_OBJETIVO PLANTEADO A_
Traduzca al inglés esta oración del texto sobre la bisnieta del cacique Pincén: "Ni el frío ni el viento sur la retuvieron esta mañana en su casa."
_OBJETIVO PLANTEADO B_
Redacte lo que sigue al texto sobre la bisnieta del cacique Pincén a partir de su última oración.

Una bisnieta del cacique Pincén

“Paula Rinkel, vengo a velar tu exilio
aquí donde olvidaron que eras raza”
Ñusta de Piorno

En qué estará pensando Angélica Gelos Pincén (86 años) mientras camina callada, despacio, en círculo; cuando cumple las rogativas de un nguillatún en su Trenque Lauquen. Ni el frío ni el viento sur la retuvieron esta mañana en su casa. Bisnieta del gran cacique, se sabe sangre pampa de pie en la tierra que, alguna vez, fue enteramente de su raza.
Desanda junto a su gente un rincón solitario del parque, en el oeste llano, a 400 kilómetros de la Capital. “Qué pocos somos”, no hay sorpresa en su lamento. Más que nadie conoce lo difícil que es ser legítimo pampa en un territorio tan profundamente ganado por el huinca. Y piensa comprensiva en sus hermanos de sangre, en los que se quedaron en sus casas, en los que no se reconocen o no se animan a confesarlo, en los que recorren una vergüenza heredada, y en los que no sienten como ella el reclamo que le llega de los siglos americanos. Ahora mismo su corazón galopa. Un tropel de emociones lo invade, cada año, cuando llega el tiempo del nguillatún. No conoce la lengua, los mayores se la ocultaron. Tampoco sabe de esos ruegos circulares; si todo es un asunto casi nuevo para quien lleva 86 años de puro silencio.
Nacida en Trenque Lauquen, el paraje que hace 120 años su bisabuela Paula Rinkel eligió para aguantar la derrota. Cuando su compañero el Cacique Pincén continuó prisionero en Martín García, ella y sus hijos buscaron campo adentro, pero todo empezaba a tener nuevo dueño. Desahuciados de suelo, pidieron permiso aquí y armaron un toldo en las afueras.

_CONTENIDO DEL CONJUNTO_

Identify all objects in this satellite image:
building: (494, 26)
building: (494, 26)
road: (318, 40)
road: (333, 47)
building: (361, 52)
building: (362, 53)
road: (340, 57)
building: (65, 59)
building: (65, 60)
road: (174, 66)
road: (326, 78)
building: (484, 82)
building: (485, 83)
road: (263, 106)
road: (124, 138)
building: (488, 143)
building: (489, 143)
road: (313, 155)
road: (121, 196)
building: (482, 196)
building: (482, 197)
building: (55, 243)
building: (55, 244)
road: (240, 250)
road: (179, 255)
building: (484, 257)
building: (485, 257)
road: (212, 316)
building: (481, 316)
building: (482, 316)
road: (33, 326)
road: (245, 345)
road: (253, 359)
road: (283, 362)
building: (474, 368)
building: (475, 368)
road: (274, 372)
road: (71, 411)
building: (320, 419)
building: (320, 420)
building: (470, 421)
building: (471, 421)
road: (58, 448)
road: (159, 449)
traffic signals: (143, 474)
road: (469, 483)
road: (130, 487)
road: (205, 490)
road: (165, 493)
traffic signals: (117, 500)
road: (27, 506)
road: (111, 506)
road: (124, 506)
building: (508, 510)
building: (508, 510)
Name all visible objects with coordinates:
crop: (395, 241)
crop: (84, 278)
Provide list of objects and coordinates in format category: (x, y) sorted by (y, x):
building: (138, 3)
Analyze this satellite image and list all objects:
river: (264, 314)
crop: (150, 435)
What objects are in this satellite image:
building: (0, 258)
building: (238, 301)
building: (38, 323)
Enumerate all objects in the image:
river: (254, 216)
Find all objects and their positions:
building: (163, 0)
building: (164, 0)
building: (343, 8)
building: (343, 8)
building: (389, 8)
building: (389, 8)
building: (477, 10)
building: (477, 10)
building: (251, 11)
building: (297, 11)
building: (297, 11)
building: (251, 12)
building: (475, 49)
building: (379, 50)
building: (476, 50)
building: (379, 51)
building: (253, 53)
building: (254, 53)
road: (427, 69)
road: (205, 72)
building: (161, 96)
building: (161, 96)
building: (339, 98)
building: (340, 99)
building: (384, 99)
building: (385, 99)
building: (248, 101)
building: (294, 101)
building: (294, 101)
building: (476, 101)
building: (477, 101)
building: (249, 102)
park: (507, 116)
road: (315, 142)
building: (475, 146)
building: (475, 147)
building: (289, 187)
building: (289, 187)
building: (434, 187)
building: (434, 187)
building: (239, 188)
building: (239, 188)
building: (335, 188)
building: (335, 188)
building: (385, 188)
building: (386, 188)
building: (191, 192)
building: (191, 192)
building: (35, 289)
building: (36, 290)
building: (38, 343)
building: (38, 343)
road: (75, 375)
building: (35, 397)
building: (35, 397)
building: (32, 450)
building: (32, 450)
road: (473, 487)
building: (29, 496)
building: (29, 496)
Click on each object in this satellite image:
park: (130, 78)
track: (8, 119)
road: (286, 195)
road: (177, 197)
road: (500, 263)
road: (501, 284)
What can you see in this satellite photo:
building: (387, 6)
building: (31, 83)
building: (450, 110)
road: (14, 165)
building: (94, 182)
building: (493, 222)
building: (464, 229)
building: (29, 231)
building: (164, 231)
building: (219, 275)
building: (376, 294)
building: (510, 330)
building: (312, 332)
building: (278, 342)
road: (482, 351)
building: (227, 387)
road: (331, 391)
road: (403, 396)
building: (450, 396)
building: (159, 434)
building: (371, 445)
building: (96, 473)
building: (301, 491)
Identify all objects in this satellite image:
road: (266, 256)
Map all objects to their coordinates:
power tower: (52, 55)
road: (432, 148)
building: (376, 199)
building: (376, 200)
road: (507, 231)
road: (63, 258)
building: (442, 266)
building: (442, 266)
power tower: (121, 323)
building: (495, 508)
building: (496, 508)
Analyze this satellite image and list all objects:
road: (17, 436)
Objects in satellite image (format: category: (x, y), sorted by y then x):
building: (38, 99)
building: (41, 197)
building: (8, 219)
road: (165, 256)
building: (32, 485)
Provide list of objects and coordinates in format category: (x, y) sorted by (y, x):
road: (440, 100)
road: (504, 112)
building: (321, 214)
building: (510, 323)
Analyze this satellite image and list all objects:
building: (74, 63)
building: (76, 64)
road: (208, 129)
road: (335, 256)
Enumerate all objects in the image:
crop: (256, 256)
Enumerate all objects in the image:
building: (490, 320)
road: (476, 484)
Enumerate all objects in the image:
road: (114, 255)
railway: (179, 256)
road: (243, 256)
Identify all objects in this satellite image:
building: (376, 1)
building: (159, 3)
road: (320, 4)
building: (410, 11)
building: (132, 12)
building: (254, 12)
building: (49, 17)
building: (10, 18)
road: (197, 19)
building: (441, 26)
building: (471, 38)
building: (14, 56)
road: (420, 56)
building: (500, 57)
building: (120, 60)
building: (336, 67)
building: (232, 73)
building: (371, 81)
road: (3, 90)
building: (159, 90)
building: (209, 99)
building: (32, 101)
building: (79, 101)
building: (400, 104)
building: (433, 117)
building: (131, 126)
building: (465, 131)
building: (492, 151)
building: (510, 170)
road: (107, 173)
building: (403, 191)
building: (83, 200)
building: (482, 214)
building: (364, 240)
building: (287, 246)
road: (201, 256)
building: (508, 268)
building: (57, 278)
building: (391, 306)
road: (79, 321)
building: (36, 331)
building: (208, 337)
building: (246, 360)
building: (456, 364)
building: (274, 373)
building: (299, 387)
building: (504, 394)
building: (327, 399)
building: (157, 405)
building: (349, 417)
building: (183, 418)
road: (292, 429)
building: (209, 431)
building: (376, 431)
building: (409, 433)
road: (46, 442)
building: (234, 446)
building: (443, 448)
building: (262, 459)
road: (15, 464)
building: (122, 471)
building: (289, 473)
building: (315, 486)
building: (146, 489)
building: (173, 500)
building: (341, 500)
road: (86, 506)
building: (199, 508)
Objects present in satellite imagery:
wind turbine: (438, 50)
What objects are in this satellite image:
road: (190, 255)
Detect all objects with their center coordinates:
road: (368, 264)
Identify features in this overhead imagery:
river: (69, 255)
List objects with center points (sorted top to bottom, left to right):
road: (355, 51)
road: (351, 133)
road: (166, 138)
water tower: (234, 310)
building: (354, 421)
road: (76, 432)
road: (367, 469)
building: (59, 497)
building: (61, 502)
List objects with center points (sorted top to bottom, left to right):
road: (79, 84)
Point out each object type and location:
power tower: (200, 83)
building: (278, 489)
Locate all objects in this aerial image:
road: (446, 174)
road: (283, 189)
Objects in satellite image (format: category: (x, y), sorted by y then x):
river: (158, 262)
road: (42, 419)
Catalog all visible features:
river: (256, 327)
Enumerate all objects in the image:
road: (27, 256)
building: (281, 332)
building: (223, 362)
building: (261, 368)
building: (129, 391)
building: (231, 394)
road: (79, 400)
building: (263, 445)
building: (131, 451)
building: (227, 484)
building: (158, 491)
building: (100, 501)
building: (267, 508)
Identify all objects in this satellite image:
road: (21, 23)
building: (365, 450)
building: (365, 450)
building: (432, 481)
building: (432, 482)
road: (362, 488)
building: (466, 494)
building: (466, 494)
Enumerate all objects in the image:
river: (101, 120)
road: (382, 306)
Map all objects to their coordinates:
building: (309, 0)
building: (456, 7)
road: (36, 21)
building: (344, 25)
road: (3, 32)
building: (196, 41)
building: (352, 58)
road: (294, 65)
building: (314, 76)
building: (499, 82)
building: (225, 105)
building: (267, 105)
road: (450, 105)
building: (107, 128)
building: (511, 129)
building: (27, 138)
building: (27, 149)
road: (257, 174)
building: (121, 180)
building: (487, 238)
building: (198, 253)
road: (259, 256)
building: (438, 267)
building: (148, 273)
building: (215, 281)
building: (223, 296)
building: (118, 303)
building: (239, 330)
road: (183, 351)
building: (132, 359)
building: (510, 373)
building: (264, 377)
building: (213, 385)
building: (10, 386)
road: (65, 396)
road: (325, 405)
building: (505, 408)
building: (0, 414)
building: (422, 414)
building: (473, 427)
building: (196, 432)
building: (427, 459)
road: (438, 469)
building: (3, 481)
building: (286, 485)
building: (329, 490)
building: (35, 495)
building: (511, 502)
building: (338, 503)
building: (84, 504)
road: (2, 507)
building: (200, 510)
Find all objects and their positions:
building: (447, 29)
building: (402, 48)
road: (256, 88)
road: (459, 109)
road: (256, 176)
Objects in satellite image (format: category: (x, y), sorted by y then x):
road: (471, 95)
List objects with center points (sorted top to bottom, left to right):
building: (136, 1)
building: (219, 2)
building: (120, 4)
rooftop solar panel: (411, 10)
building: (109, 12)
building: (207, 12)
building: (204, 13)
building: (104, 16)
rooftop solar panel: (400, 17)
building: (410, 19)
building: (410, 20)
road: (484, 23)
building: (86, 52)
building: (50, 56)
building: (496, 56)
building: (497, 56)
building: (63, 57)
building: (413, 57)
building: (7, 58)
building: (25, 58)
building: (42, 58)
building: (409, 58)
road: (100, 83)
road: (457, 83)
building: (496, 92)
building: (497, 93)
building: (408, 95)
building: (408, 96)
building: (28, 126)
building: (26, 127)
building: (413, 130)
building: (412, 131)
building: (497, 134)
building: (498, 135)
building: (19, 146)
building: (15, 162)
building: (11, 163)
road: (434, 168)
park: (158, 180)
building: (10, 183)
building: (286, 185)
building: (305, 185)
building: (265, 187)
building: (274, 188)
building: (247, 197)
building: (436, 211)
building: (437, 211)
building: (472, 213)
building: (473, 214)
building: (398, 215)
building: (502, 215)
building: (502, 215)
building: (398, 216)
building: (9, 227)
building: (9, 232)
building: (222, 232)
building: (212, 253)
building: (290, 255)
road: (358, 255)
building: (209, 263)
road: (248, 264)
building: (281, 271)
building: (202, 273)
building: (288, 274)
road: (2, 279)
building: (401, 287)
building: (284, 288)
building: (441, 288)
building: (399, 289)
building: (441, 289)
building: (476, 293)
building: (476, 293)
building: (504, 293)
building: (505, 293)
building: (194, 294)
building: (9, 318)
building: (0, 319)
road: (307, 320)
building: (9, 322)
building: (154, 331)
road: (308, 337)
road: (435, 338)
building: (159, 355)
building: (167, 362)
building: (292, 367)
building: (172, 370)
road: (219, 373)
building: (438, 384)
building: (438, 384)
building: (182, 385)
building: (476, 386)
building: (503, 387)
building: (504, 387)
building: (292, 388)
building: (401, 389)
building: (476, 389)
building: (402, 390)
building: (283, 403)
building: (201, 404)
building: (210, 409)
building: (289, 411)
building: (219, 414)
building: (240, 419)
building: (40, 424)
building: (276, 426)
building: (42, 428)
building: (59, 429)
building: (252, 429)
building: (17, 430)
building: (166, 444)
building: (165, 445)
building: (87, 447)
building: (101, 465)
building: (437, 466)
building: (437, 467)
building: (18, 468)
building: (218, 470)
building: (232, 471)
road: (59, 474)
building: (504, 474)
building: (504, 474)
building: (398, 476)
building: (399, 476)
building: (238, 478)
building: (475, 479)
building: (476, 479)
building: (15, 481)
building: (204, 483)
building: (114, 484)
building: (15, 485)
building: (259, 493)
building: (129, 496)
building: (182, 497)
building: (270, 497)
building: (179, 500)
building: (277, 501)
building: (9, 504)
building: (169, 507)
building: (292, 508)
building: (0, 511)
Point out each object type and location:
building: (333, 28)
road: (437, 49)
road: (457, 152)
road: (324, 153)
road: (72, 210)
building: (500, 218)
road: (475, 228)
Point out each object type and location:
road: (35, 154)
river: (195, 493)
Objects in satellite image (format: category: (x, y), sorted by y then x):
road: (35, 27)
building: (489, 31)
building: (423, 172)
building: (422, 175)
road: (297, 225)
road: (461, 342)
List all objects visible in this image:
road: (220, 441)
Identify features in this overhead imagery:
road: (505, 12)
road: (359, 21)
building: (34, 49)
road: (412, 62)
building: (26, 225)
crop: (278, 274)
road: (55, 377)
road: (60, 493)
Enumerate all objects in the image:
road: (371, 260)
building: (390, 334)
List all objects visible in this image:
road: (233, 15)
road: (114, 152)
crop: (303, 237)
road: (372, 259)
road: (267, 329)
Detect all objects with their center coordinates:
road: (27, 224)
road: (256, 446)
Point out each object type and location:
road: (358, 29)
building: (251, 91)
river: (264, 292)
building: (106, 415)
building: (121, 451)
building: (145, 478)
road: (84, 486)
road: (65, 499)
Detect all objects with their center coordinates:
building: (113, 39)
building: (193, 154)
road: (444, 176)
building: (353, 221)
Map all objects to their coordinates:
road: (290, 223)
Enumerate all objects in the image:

_RESPUESTA SOLICITADA A_
Neither the cold nor the south wind kept her at home this morning.

_RESPUESTA SOLICITADA B_
Entonces Paula Rinkel, también llamada Laitú, herida de pobreza y humillación se entregó a una vida de “indios mansos”, rumiando el desprecio del poblado recién nacido. Compartiendo pesares orilleros con un resto de gauchos que habían cumplido en la frontera. Unos y otros habrán contemplado el reparto del suelo: cerca de la comandancia y el nuevo caserío, un remedo mezquino de colonia para el “gringaje” agricultor y más atrás, un océano de latifundios. Adonde fueron a dar por varias generaciones los Pincén, oficiando de peones y ellas como empleadas domésticas.

Rurales y domésticas
“Dos nietas del cacique: Tomasa y mi madre Felisa, trabajaron toda su vida en casas de familia. Cuando pudieron comprar un terreno en las orillas, Pascual, un tío, hizo una casita. No sé si de barro o de material, pero era una casa con techo de chapa y todo. Y ahí vino a vivir mi bisabuela Paula siendo anciana. Así que no murió en ninguna toldería”. Y la palabra “toldería” quiere decir otras cosas en boca de Angélica. “Ahí también murió Rosa, mi abuela, ya digo en una casa, no en tolderías…”
Aquel recuerdo todavía la estremece. “Ni un metro de tierra le había dado el Estado”, resume.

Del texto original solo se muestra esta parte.